• Исходный текст:
В каждой семье было принято откладывать деньги, иметь сберкнижки, делать запасы самых необходимых продуктов.
До сих пор в домах многих пожилых людей хранятся пачки соли, коробки хозяйственного мыла. Я сама обнаружила в доме моих родственников накопленные запасы продуктов, и масштабы их меня поразили.
Пятилитровые банки с крупами более десяти лет хранились на балконе. Они уже потеряли и цвет, и запах, они уже множество раз были опалены солнцем и выморожены. Они давно стали просто мертвыми продуктами. И когда по моему настоянию банки эти перекочевали к мусорным контейнерам – долго они там не простояли. Уже спустя час их и в помине не было. Кто-то прибрал к рукам – продукты все-таки, как можно их выбрасывать!
Так жило поколение – накапливая и откладывая. И нас, детей, тоже учили этому – откладывать и накапливать.
Почти в каждой семье собирали десятикопеечные монеты в бутылку из-под шампанского. Или заводили копилки, чтобы понемногу, по чуть-чуть откладывать деньги. Так, мол, незаметно, но несколько десятков рублей и наберется.
И это откладывание «по чуть-чуть» было не от широты мышления, а от узости. Не от достаточности. А от представлений о недостаточности всего.
Нам дали единственный путь сотворения большой суммы – накопить из малого, этим путем мы и продолжаем идти.
Но можно ли из малого накопить действительно большое?!
И нужно ли копить из малого, когда можно просто сразу создавать, творить большие суммы денег?
Но это – совсем другие задачи, которые мы перед собой не ставим!
Бери все, что плохо лежит
Ограниченные рамками зарплаты, лишенные возможностей получить что-то сверх лимитированных, усредненных рамок, люди вынуждены были использовать любые возможности для улучшения материального положения, для приобретения товаров, вещей. Этому способствовало укоренившееся в сознании советского человека убеждение – «все вокруг колхозное, все вокруг мое».
И это позволяло многим людям жить под девизом – бери все, что плохо лежит.
Мы выросли в этом убеждении. Это стало нормой жизни – взять то, что можно взять «на халяву», бесплатно. Что-то урвать. Что-то, говоря термином того времени, – «спионерить».
Я наблюдала однажды в детстве, как соседи-мужчины обсуждали, что творится в стране. Это было то советское время, когда действительно воровали все, каждый воровал, что мог.
Мужчины гневно обсуждали правительство, которое погрязло в воровстве. Они так рьяно и возмущенно обсуждали этих зажравшихся бюрократов, которые страну разворовывают…
Я была еще совсем ребенком, поэтому наивно и по-детски подумала: «Как же так? Папа вчера с завода принес целую связку арматуры, у этого дяди на огороде все шланги ворованные с того же завода, у соседей на участке бочки для воды, сделанные на заводе из заводского металла, у каждого в нашем поселке дома ножи, сделанные из нержавеющей стали. Их не покупали в магазине, их делали на заводе и приносили домой.
Моя мама работала начальником хозяйственного отдела этого завода, и я слышала ее рассказы о том, как один начальник пришел и «взял» рейсфедер для сына, который учится в институте, как уборщицы заменяли новые веники, которые им выдавались, на старые, потрепанные, как все, что можно было списать, – списывалось (по домам сотрудников!).

• Предоставленные записи:
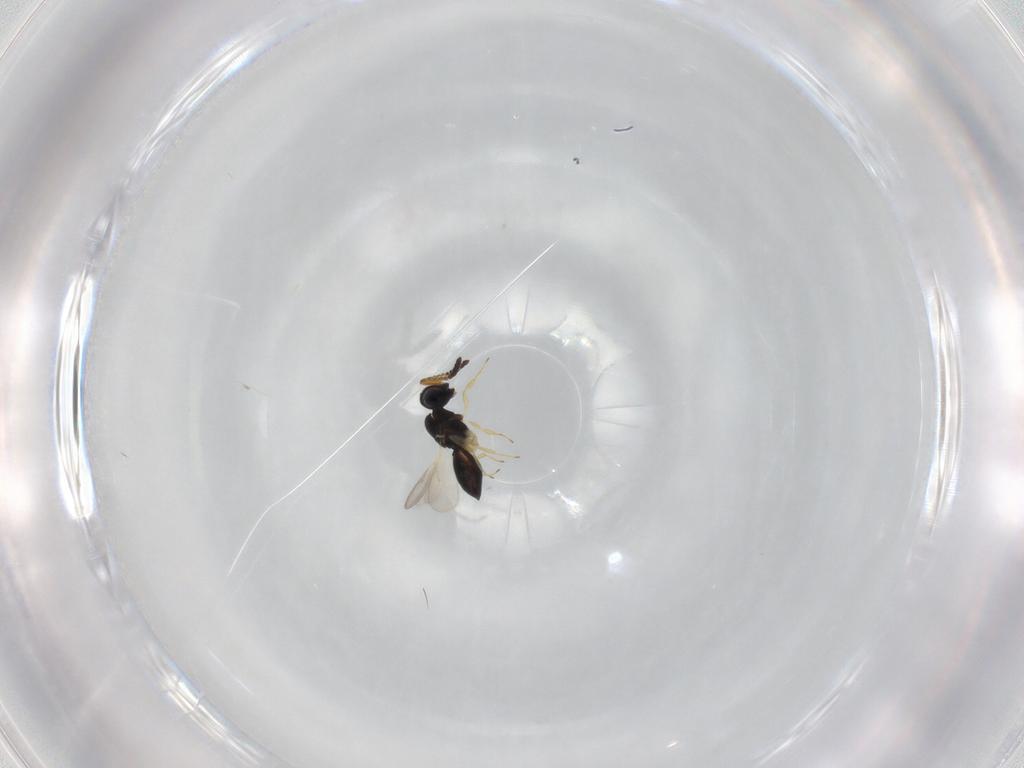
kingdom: Animalia
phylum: Arthropoda
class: Insecta
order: Hymenoptera
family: Scelionidae
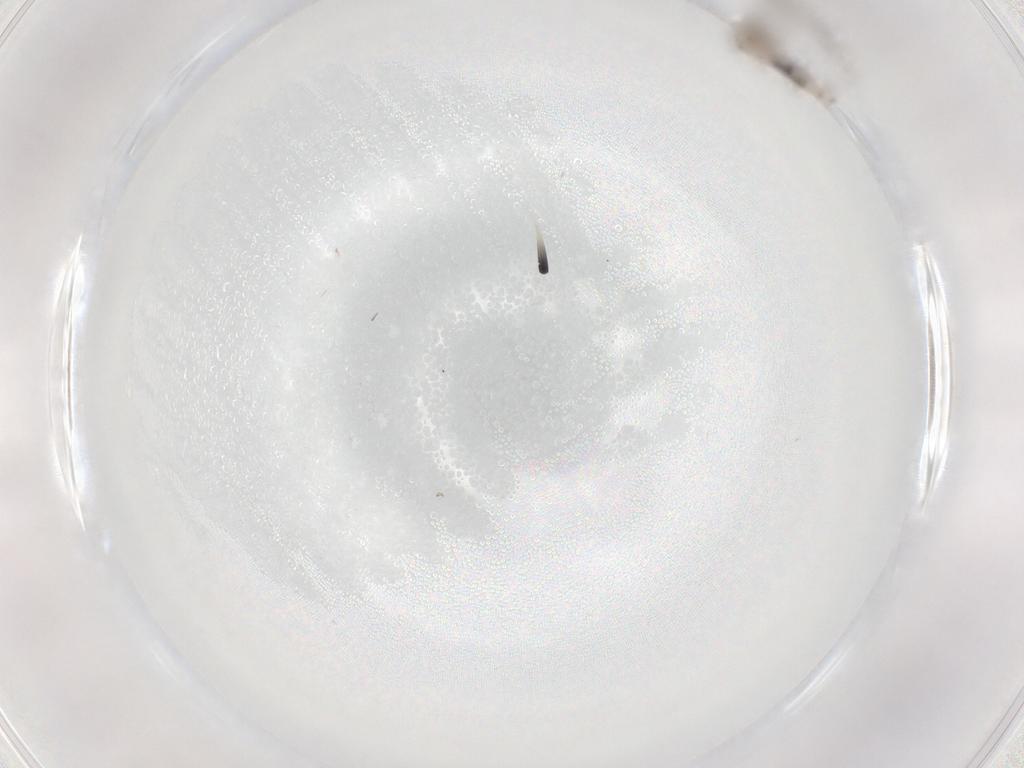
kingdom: Animalia
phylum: Arthropoda
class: Insecta
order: Diptera
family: Psychodidae
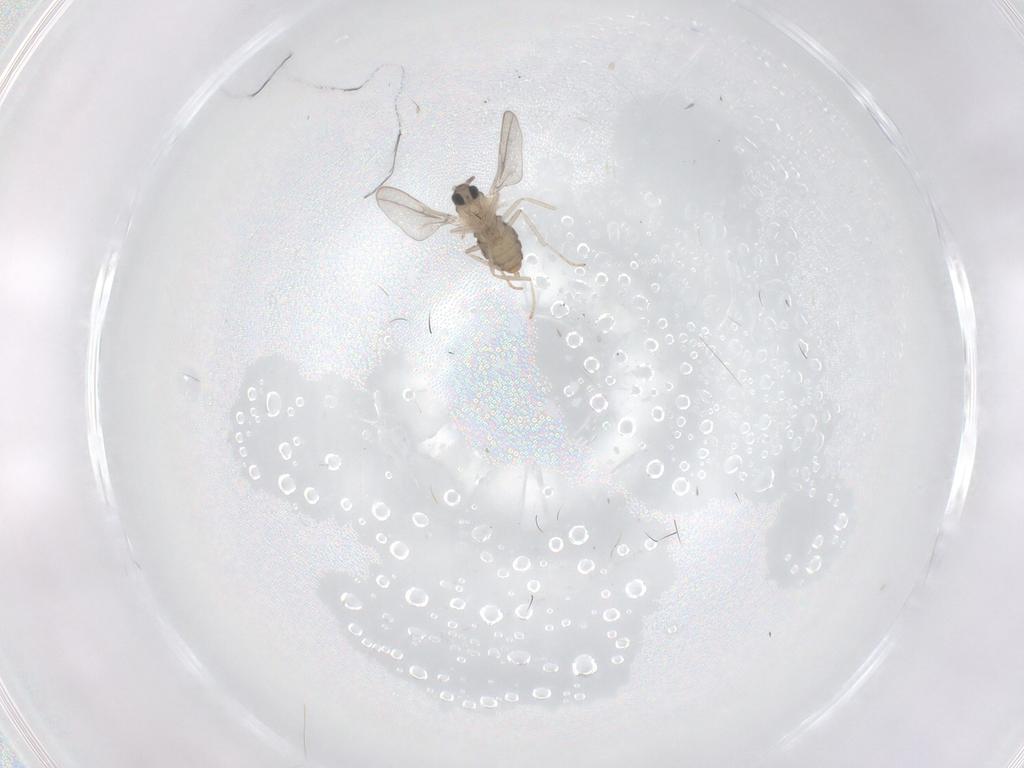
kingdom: Animalia
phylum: Arthropoda
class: Insecta
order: Diptera
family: Cecidomyiidae
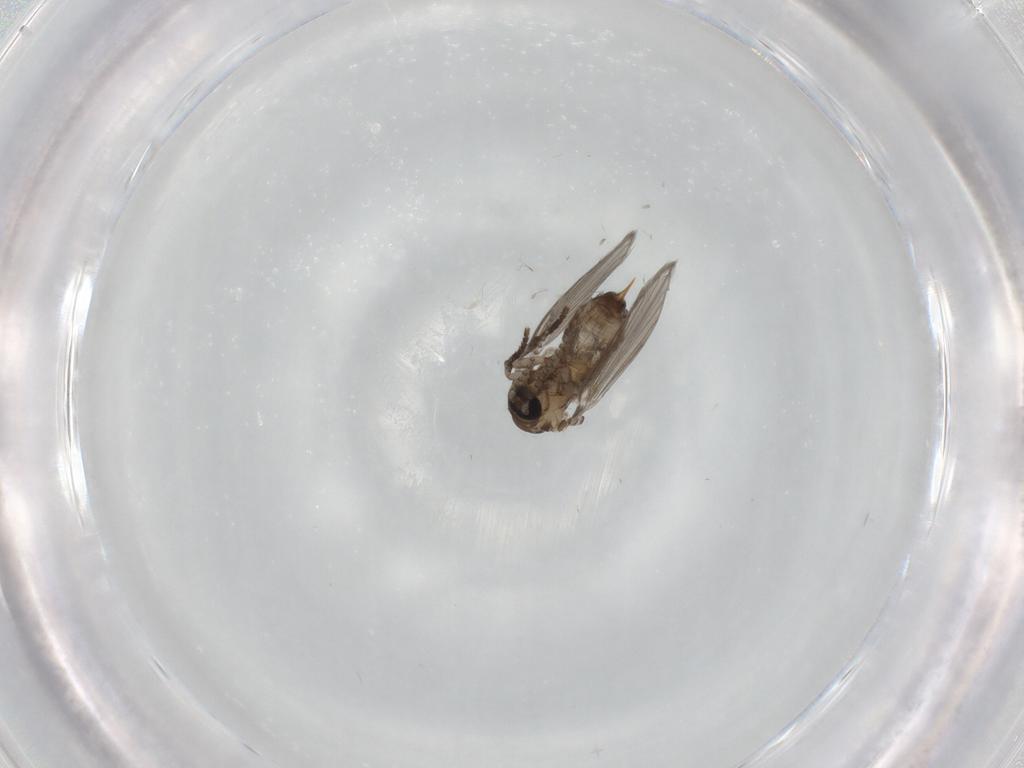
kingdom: Animalia
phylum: Arthropoda
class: Insecta
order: Diptera
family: Psychodidae
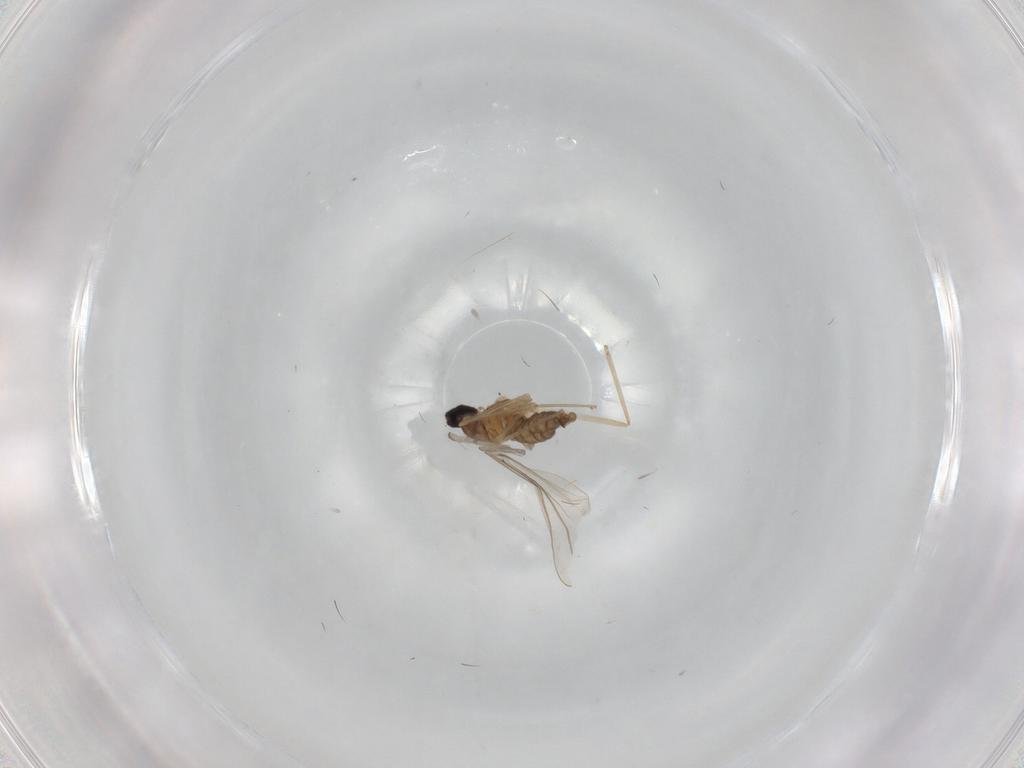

• Цель задания: Во что, согласно тексту о привычке копить в советское время, почти в каждой семье собирали десятикопеечные монеты?

• Решение задания: В бутылку из-под шампанского.